The regulation conundrum
Play equipment designers and manufacturers are driven by the potential for injury and lawsuits. Since the early 1970s, the U.S. Consumer Product Safety Commission (CPSC) has used a national database, called the National Emergency Injury Surveillance System, to collect injury data from a sample of the nation's hospitals. It shows the type of products associated with an injury on a playground, and is used to estimate the number of injuries associated with different types of products nationally. Information from the database is used in manufacturers’ national standards for play equipment
"However, the database is not specific enough to draw any conclusions about what might have led to the accident and where design intervention could be useful," Yost said.
Because the database categorizes playground equipment into a few broad groups, she said it is difficult to establish what sort of behavior on a swing or slide led to an injury, for example. And it is impossible to establish the relationship between any specific play equipment and its surroundings.
"The number one cause of injury is falls," Yost said. "If a child falls off a swing or slide onto the surface below, the swing or slide is associated with the injury in the database.
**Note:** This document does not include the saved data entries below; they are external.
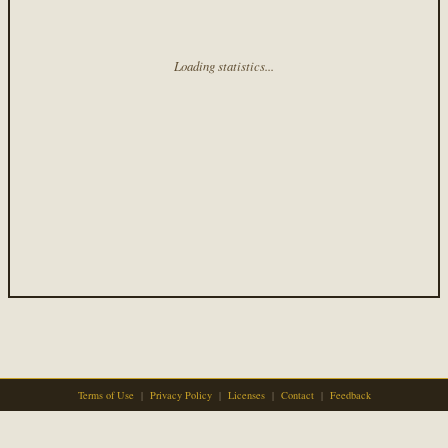
Loading statistics...
Terms of Use
|
Privacy Policy
|
Licenses
|
Contact
|
Feedback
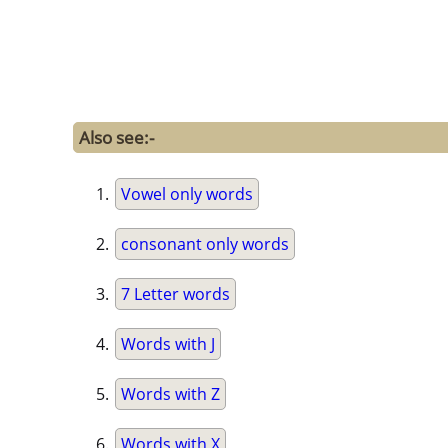
Also see:-
Vowel only words
consonant only words
7 Letter words
Words with J
Words with Z
Words with X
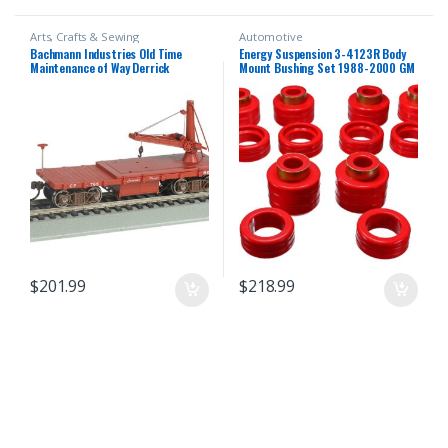
Arts, Crafts & Sewing
Automotive
Bachmann Industries Old Time
Energy Suspension 3-4123R Body
Maintenance of Way Derrick
Mount Bushing Set 1988-2000 GM
Canadian Pacific Freight Car
C/K Series Pickup
$
201.99
$
218.99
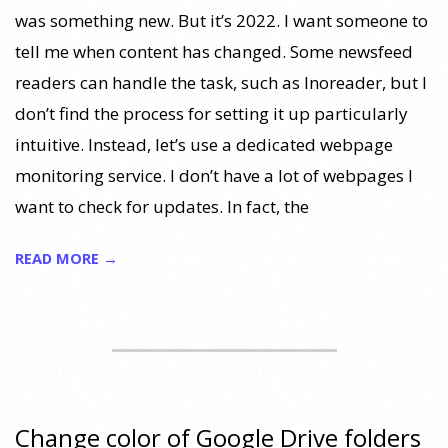
was something new. But it’s 2022. I want someone to
tell me when content has changed. Some newsfeed
readers can handle the task, such as Inoreader, but I
don’t find the process for setting it up particularly
intuitive. Instead, let’s use a dedicated webpage
monitoring service. I don’t have a lot of webpages I
want to check for updates. In fact, the
READ MORE →
Change color of Google Drive folders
Yet, surfacing affects whether the child sustains an injury. The impact causes the injury, so surfaces play a big role in injury."
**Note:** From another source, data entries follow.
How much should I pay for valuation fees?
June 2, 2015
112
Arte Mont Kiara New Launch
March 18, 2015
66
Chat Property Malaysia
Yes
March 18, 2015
For example, a loose-surface, engineered, wood-fiber surface (which looks like mulch) needs to be regularly raked, fluffed and replenished to remain soft, she said. Otherwise, it becomes a hard surface.
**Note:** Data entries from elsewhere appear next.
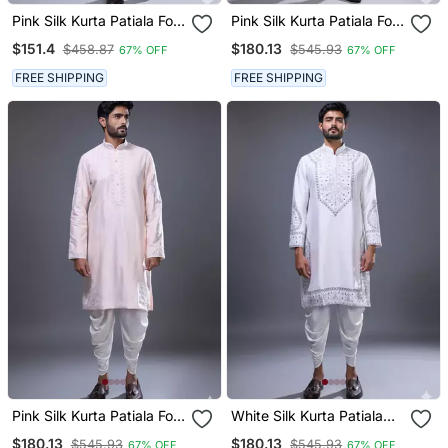
Pink Silk Kurta Patiala For
Pink Silk Kurta Patiala For
Men's
Men's
$151.4
$180.13
$458.87
$545.93
67% OFF
67% OFF
FREE SHIPPING
FREE SHIPPING
Pink Silk Kurta Patiala For
White Silk Kurta Patiala
Men's
For Men's
$180.13
$180.13
$545.93
$545.93
67% OFF
67% OFF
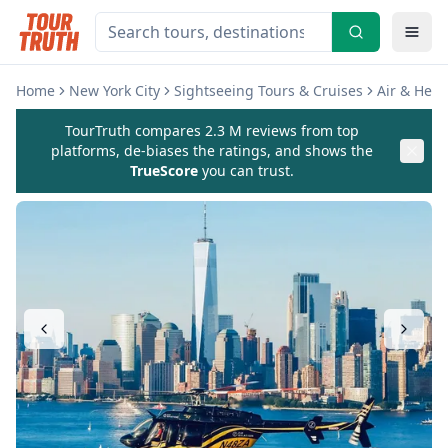
Home
New York City
Sightseeing Tours & Cruises
Air & Heli
TourTruth compares 2.3 M reviews from top
platforms, de-biases the ratings, and shows the
TrueScore
you can trust.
Other variables in playground injury include whether or not the child injured was using age-appropriate equipment, or using the equipment appropriately. Yost said she has seen bored children take their bikes to the top of a slide and attempt to ride down.
"Once manufacturers agreed that they're going to produce play equipment in such a way that no one is ever going to get injured or sued, then they've essentially agreed to be the entity that is liable and more likely to get sued," she said.
"As a result, they set up safety requirements and evaluations, but they designed play equipment that was static and dull. Kids didn't necessarily want to be on it," Yost said.
Yost and her co-authors propose a re-evaluation of how play-equipment injury is measured. It’s currently based on the cost of injuries and lawsuits, without including benefits of risk-taking opportunities.
“The benefit might be that, down the road, you end up with adults with better balance skills who fall less often. Or it might be that we are reducing obesity by allowing more physically active play,” Yost said. "Those benefits need to be included in the equation."
Yost said the holistic perspective looks at the benefit — the best-case scenario for instilling youth with a sense of empowerment over their bodies and environment. They understand their own limits and how to challenge themselves, and take incremental steps to improve at something.
In the United Kingdom and Canada, parents are pushing back. Manufacturers are trying to be more holistic by looking at the benefits for children’s cognitive, social, health and physical abilities associated with taking more risk.
“It doesn’t mean it’s dangerous, but, like children’s sports, there is some inherent risk,” Yost said.
And adventure parks and playgrounds are beginning to pop up in the U.S. and Canada. Such facilities create spaces where kids can dig in the dirt and get muddy, or play with tools, under the guidance of a play advocate.
“We need a shift. People need to understand that danger is different than risk,” Yost said.